(Items listed in a dataset)
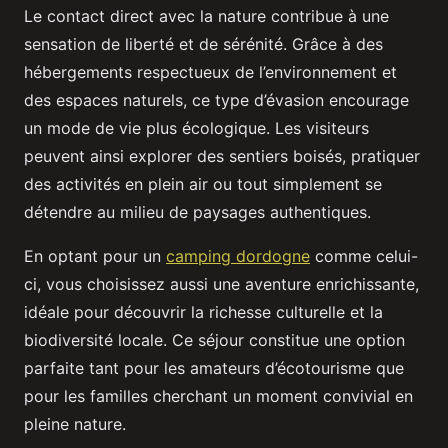
Le contact direct avec la nature contribue à une
sensation de liberté et de sérénité. Grâce à des
hébergements respectueux de l’environnement et
des espaces naturels, ce type d’évasion encourage
un mode de vie plus écologique. Les visiteurs
peuvent ainsi explorer des sentiers boisés, pratiquer
des activités en plein air ou tout simplement se
détendre au milieu de paysages authentiques.
En optant pour un
camping dordogne
comme celui-
ci, vous choisissez aussi une aventure enrichissante,
idéale pour découvrir la richesse culturelle et la
biodiversité locale. Ce séjour constitue une option
parfaite tant pour les amateurs d’écotourisme que
pour les familles cherchant un moment convivial en
pleine nature.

What you need to do. Using the entries above, work out how many lines contain the string "pour". Respond with that number alone.

Task output. 4